The first interstellar object ever discovered in our solar system, known as ‘Oumuamua, has generated enormous interest and controversy since it was spotted in October 2017.
Now, a pair of scientists have presented a robust natural explanation that accounts for ‘Oumuamua’s strangest behaviors, including its puzzling speed boost as it hurtled through the solar system. The new research suggests that the object’s many years in interstellar space left it with an abundance of molecular hydrogen, which was transformed into gas in the presence of the Sun.
This specific mechanism could finally thread the needle between the acceleration of ‘Oumuamua and the lack of hallmark signs of so-called “outgassing” events that are associated with similar speed bursts observed in solar system objects. To that end, the “mechanism can explain many of ‘Oumuamua’s peculiar properties without fine-tuning” and “provides further support that ‘Oumuamua originated as a planetesimal relic broadly similar to Solar System comets,” according to a study published in Nature.
“Given the information that we have, I think that this is our best hope of explaining ‘Oumuamua without having to resort to more sensational ideas, or, as we might say in the science community, ‘fine-tuned’ ideas,” said Jennifer Bergner, an assistant professor of chemistry at the University of Berkeley who led the study.
Darryl Seligman, a postdoctoral researcher at Cornell University and the co-author of the study, also adds:
The takeaway is that it closes the book on the five-year long fierce debate about what ‘Oumuamua was.
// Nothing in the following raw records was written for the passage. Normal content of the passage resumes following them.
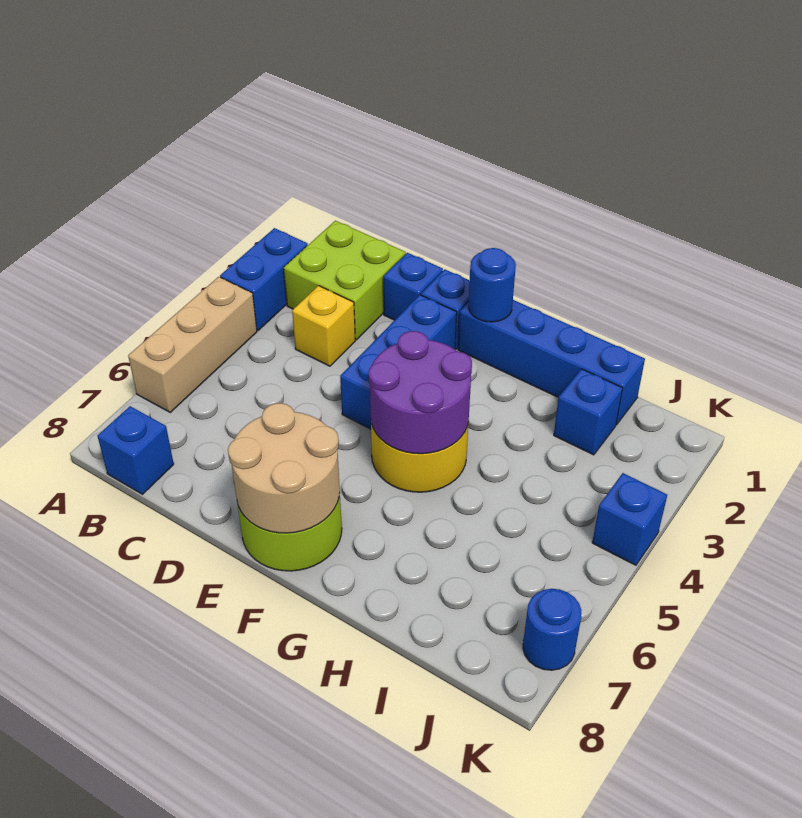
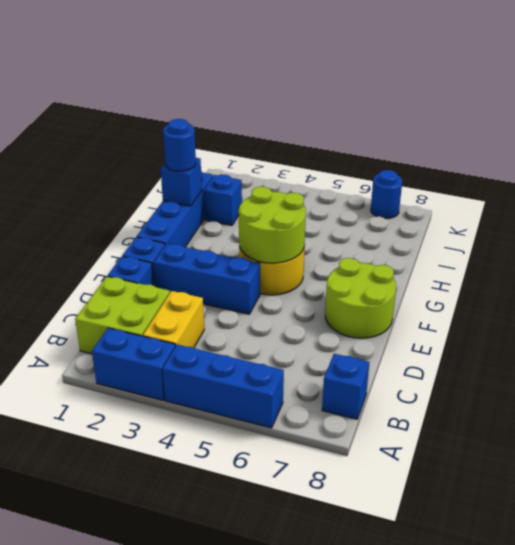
tan 1x3 brick [128,277,257,412] -> blue 1x3 brick [162,345,284,428]
yellow 1x1 brick [292,286,355,366] -> yellow 1x2 brick [143,291,204,348]
tan 2x2 round brick [228,403,340,533] -> none
blue 1x1 round brick [468,248,516,322] -> blue 1x1 round brick moved to [163,119,196,171]
purple 2x2 round brick [369,331,472,454] -> lime 2x2 round brick [239,187,306,263]
blue 1x1 brick [592,473,667,565] -> blue 1x1 brick moved to [161,158,202,206]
But it has completely opened up what these interstellar objects are going to tell us about planet formation. It’s the beginning of an entirely new field. It’s important to note that non-gravitational accelerations are not, by themselves, strange. If you sublimate ice off of the comet, it’s like a rocket effect. Ice heats up, sublimates, and produces this outflowing coma and tail, and that’ll push the comet away from the coma.
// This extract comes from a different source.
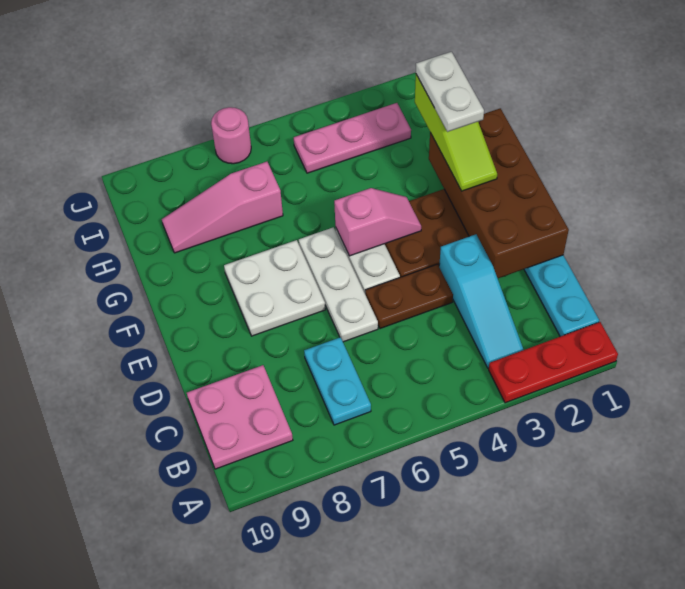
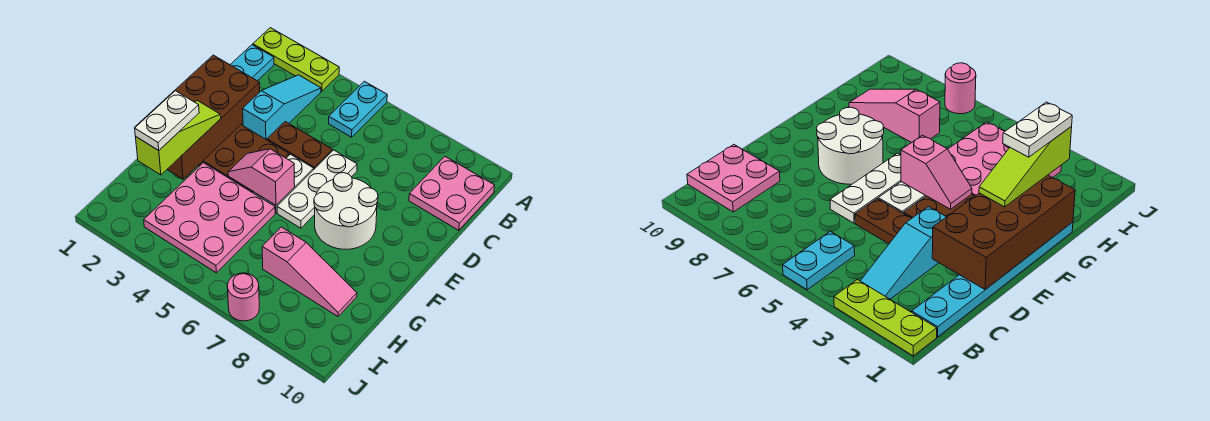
red 1x3 plate [489,322,618,403] -> lime 1x3 plate [253,28,339,91]
cyan 1x2 plate [304,337,371,425] -> cyan 1x2 plate moved to [329,81,387,137]
white 2x2 plate [224,240,325,336] -> white 2x2 round brick [314,173,378,249]
pink 1x3 plate [294,103,411,173] -> pink 3x3 plate [144,163,275,273]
Darryl Seligman said that it was very surprising that the amount of energy that ‘Oumuamua received from the Sun was not enough to create acceleration by releasing water or CO2. This is very surprising because almost every comet in the solar system is mainly composed of water.
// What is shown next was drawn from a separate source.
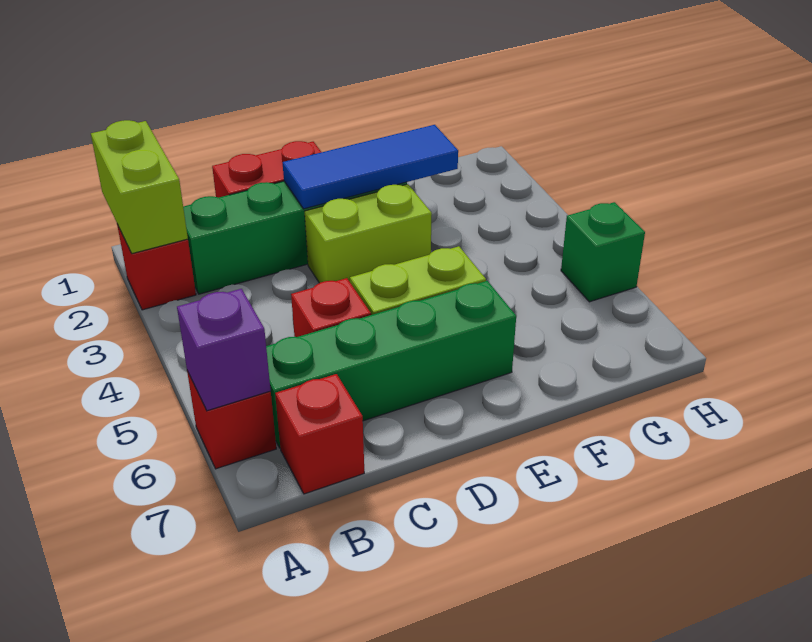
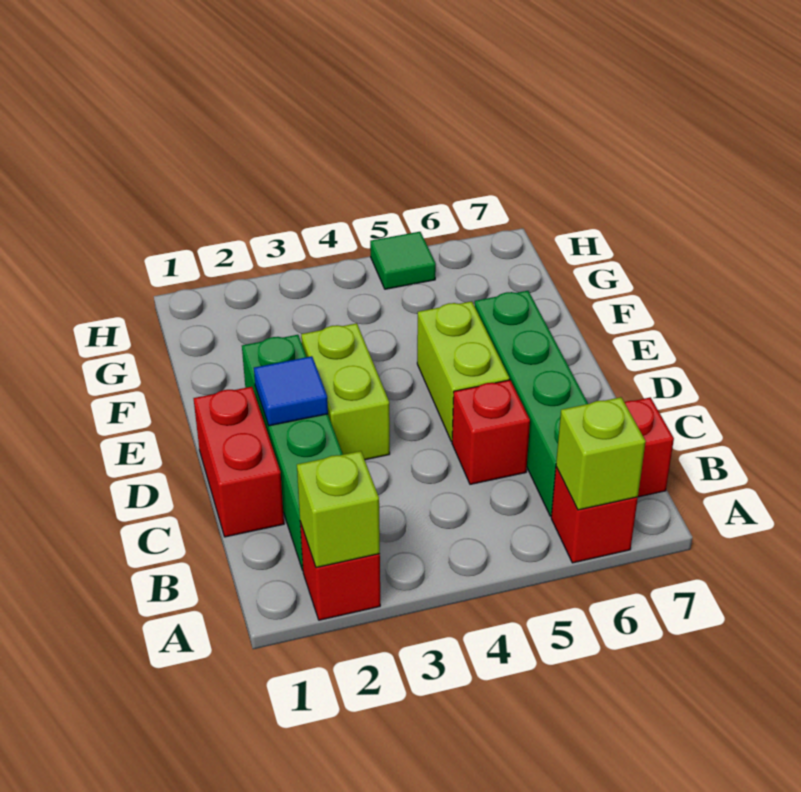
lime 1x2 brick [91,120,188,254] -> lime 1x1 brick [297,451,380,568]
purple 1x1 brick [177,289,271,411] -> lime 1x1 brick [556,397,646,510]
blue 1x3 tile [283,125,458,209] -> blue 1x1 tile [254,356,328,426]
green 1x1 brick [561,202,645,302] -> green 1x1 tile [370,232,436,289]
The natural explanation for ‘Oumuamua’s strange movements cuts against a theory forwarded by Harvard astronomer Avi Loeb, who recently completed work at the Pentagon’s UFO investigations department. Loeb believes that the object was actually an alien artifact. It may sound strange, but Loeb’s approach is more rigorous than that of a typical alien hunter. He and his colleagues denied reports of UFOs over Ukraine, and recently confirmed the presence of the first known interstellar object on Earth using classified government data.
Loeb says the new analysis doesn’t disprove his theory, because he thinks ‘Oumuamua’s acceleration would require the hydrogen to completely evaporate.
Earlier research led by Seligman proposed that ‘Oumuamua was in fact made up of extremely rare solid hydrogen—making it the first observed example of a “hydrogen iceberg” — and that this hydrogen boiled off the surface, giving the object its distinctive shape and providing the observed speed boost without a coma.
This hypothesis intrigued Jennifer Bergner, who realized that radiation from cosmic rays could have seeded ‘Oumuamua with a store of so-called “amorphous” ice, a more chaotic version of the typical crystalline ice seen in most comets. This unique composition could account for the specific way that the object blasted out hydrogen that it had accumulated while traveling between stars, while leaving no trace of observable dust.
Next-generation telescopes, such as the Vera Rubin Observatory in Chile, will discover many more interstellar objects. As shown in another recent study led by Darryl Seligman, scientists have already observed a number of so-called “dark comets” that exhibit non-gravitational acceleration without comas.
“You could argue that the comets and the asteroids in the solar system have told us more about the solar system’s formation and evolution than the planets themselves have. In some sense, you could make the same argument that potentially the interstellar comments could tell us more about exoplanets than measurements of exoplanets as far away as they are, because you get to look up closer like the building blocks of exoplanets,” Seligman concluded.